> _CONSIGNAS DEL EJERCICIO_
**A)** Transcribe del fragmento sobre Carlos Barocela el pasaje que empieza con las palabras que contienen "Yo también." y termina con "descendiente de escoceses.".
**B)** Prosigue el fragmento sobre Carlos Barocela a partir del punto en que se detiene.

─── FRAGMENTO ───

Es muy flaco, muy
alto. Su pelo —rubio, lacio, sin gomina— se lo
tira hacia atrás. Da la exacta impresión de los 18
años, pero tiene 10 más. Cuando era chico —no
recuerda qué año ni qué día— se le ocurrió cantar.
Cuando era chico, también, se le ocurrió escribir
rimas. Se doctoró.
—¿Por qué poesía?
—Como manera de decir
mis cosas. Todo el mundo quiere decir sus cosas.
Yo también.
—¿Y el canto?
—La forma de dar mis
poemas a la gente. La mejor forma.
Vive en Haedo y se
llama Carlos Barocela. Es desganado, amigo del mar
y de sus amigos, odiador del estruendo. Ama las
cosas simples, purísimas: a los árboles y a los
caballos, a su barrio y a Villa Gesell; y, sobre
todo, a su mujer, Mónica Ker, una rubia
descendiente de escoceses.
Hace menos de un año
Carlos Barocela amenazó —con la guitarra empuñada—
convertirse en boom. Si no alcanzó las cimas y los
discos de oro y el delirio fue porque logró con
precisión lo que él más buscaba: ser el cantor de
un estilo de vida, acuñado entre las calles
tranquilas de los barrios semipueblos brevemente
alejados de la Capital. Barocela mismo es un
producto típico: en su alma no hay lugar para la
exaltación desmedida ni para el grito. Prefiere
reincidir en sus gustos. Y todos los domingos
sigue concurriendo al Club Discóbolo —como lo hace
su padre y acaso lo hacía su abuelo—, y todos los
días sigue enseñando y aprendiendo guitarra,
redactando su poesía, cantando su felicidad o su
delicada intranquilidad.
—¿Hay fuentes en tu
poesía?
—Lo clásico español.
Desde chico leí los clásicos. Góngora, Calderón,
Garcilaso.
—¿Tiene vigencia esa
poesía ahora? ¿Cómo es Góngora visto desde Haedo?
¿O desde Villa Gesell?
—Esa poesía no morirá
nunca. Tiene un impulso que está más allá del
tiempo. Toda la temática está allí. Un hombre
inteligente puede leer a Góngora en Haedo o en
Londres: si lo entiende, lo entiende. Si no, así
esté sentado en el corazón de España, sonó.
Le gusta repantigarse
en sus sillones de madera, mirar los avisos que
pegó en la pared, recorrer sus libros, estar
tranquilo.
—¿Cómo te trata la
fama?

─── LISTADO ───

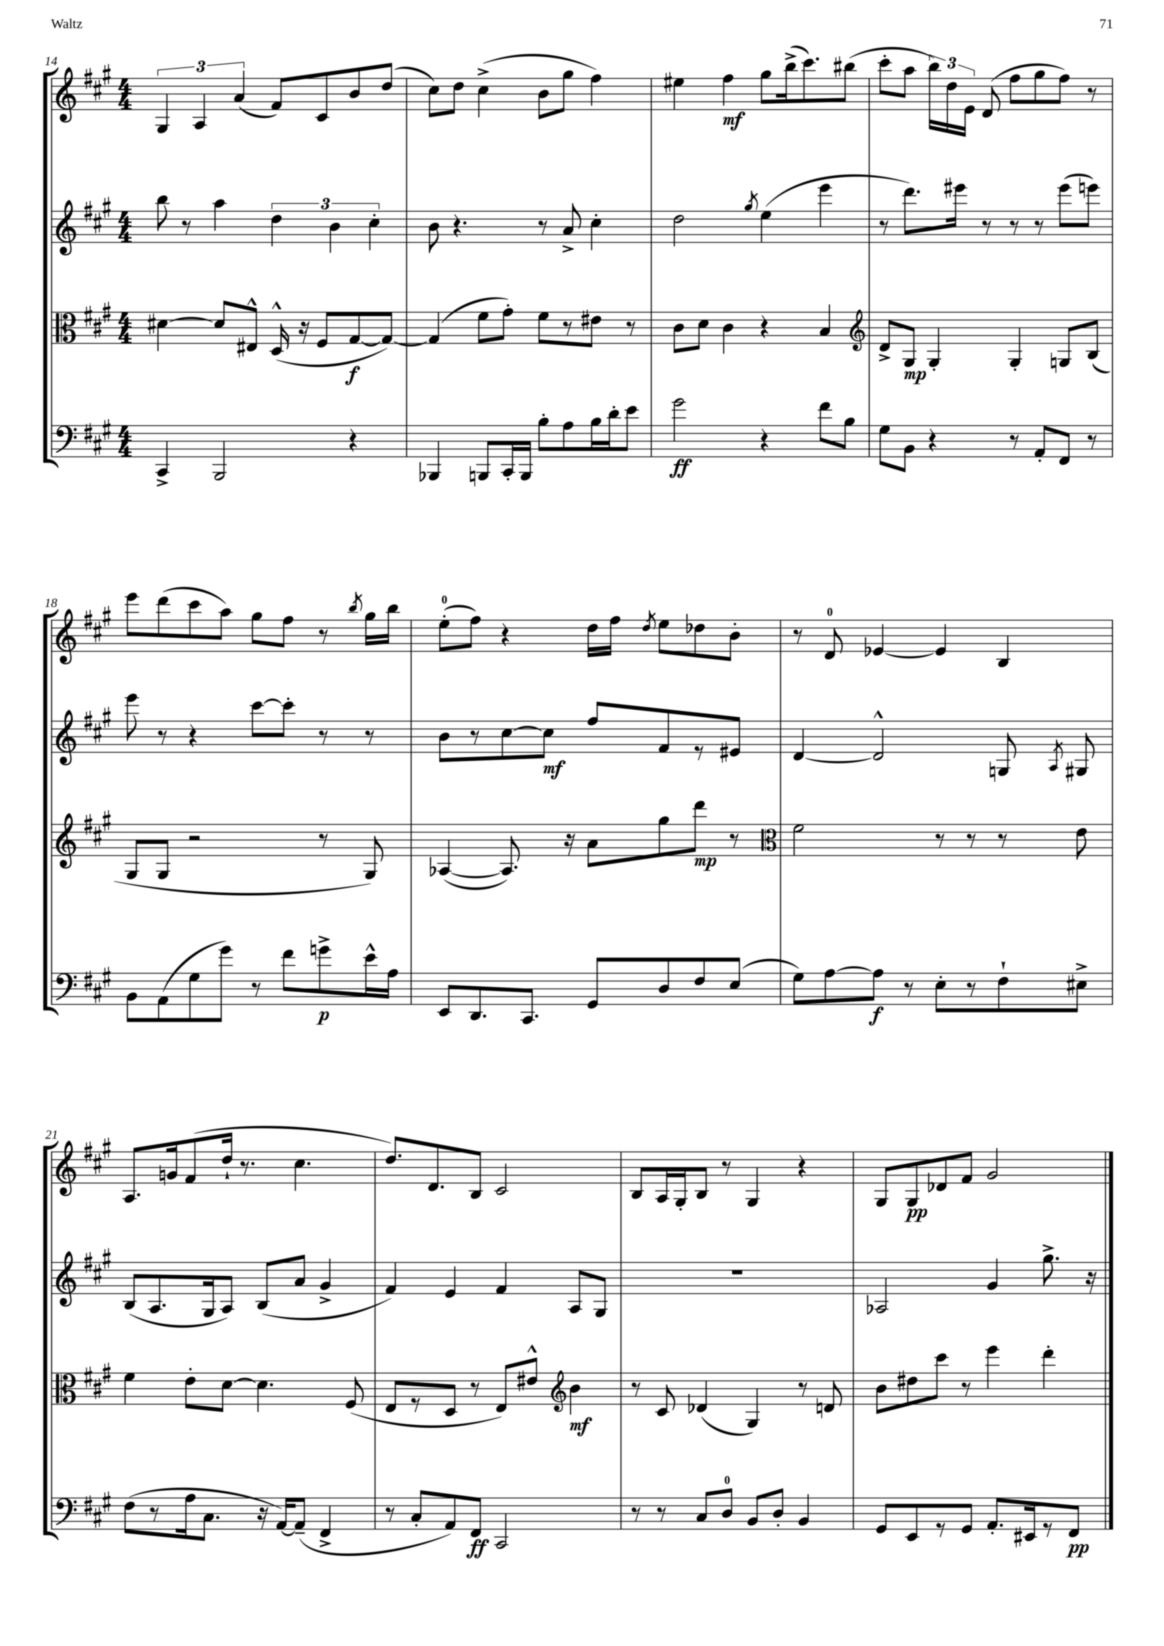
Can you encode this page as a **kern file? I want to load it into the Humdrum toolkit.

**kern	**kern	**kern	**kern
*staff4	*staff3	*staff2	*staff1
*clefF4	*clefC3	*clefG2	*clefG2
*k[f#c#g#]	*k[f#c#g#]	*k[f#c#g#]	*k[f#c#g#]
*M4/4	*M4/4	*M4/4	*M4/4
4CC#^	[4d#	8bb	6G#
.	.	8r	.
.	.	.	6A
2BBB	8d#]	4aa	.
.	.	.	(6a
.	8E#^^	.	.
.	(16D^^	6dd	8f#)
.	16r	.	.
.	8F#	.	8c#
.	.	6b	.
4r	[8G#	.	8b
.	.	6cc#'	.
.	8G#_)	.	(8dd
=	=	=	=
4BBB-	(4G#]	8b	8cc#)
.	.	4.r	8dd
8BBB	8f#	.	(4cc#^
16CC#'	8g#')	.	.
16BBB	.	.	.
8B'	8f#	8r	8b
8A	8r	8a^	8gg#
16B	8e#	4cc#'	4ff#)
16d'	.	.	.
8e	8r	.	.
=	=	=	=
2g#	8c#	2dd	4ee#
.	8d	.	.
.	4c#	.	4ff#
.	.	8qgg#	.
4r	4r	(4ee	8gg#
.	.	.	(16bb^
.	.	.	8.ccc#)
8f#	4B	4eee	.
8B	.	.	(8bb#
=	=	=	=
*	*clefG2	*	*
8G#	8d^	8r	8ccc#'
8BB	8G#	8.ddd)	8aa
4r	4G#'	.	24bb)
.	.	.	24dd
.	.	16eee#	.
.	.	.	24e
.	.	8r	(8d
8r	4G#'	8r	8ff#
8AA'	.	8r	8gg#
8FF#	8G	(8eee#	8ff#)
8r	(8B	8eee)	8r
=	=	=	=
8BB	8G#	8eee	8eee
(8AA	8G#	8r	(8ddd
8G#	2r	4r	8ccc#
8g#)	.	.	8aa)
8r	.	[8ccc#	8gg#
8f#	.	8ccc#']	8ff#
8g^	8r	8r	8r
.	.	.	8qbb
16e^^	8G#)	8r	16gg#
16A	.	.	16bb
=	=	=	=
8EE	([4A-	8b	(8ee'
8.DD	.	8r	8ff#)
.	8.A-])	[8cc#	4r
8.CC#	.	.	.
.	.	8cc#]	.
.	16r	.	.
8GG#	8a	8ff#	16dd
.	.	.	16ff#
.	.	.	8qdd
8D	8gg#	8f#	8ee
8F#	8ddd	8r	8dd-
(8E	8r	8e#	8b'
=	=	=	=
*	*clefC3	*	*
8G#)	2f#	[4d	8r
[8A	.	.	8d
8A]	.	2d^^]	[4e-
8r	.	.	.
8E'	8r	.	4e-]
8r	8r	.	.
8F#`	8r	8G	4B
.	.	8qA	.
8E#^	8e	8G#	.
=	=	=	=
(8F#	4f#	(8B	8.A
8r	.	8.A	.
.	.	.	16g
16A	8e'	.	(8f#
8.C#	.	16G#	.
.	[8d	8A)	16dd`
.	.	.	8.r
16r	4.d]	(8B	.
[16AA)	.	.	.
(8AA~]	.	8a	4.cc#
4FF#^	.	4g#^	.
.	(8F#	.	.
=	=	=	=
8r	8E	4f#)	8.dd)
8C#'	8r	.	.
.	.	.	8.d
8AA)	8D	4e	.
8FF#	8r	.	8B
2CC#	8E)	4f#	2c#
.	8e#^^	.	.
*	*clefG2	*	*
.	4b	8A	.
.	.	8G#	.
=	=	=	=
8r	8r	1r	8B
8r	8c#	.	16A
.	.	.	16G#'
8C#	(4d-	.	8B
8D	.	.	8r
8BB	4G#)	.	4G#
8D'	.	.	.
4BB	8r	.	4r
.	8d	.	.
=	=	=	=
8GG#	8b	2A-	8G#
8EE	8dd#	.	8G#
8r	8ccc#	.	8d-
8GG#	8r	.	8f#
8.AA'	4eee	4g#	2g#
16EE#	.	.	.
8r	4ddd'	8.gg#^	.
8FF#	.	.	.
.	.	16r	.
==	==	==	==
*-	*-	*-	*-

───

> _RESULTADOS_
**A)**
Yo también.
—¿Y el canto?
—La forma de dar mis
poemas a la gente. La mejor forma.
Vive en Haedo y se
llama Carlos Barocela. Es desganado, amigo del mar
y de sus amigos, odiador del estruendo. Ama las
cosas simples, purísimas: a los árboles y a los
caballos, a su barrio y a Villa Gesell; y, sobre
todo, a su mujer, Mónica Ker, una rubia
descendiente de escoceses.

**B)**
—No lo noto. No hago
televisión, actué poquísimas veces. La gente no me
conoce por las calles. Si es que tengo fama —como
vos decís— no la noto para nada. Y me gusta así.
Sencillo sin pose,
Barocela se esconde del prestigio. La gloria que
desea ya la goza hace tiempo. Es el guitarrero
preferido en las fiestas de sus amigos, el tipo
más querido de las "barras viejas" de Gesell.
—Yo lo quiero así.
REMANSO. En la viola o
en la poesía, la suavidad de Carlos Barocela. Un
muchacho sencillo y sabio, como los criollos.
Amante de su "Patria chica" —Haedo—, acaso
Barocela es un ejemplo único de juventud:
trabajador, vive de su guitarra, pero no persigue
e| alarido.
Y lo quiere así, no
más. Por eso no repite historias: no es pobre ni
rico, no vendió cigarrillos al lado de un night
club, no le pagaban cinco pesos por cantar dos
piezas.
—¿Mi viejo? Si querés
saber algo de él, anda a verlo a él. Es macanudo.
Tiene un long-play ya
grabado y otro inminente, pero ningún problema
sentimental.
—Mónica es bárbara.
Así, suavemente, guía
a los periodistas al desconcierto.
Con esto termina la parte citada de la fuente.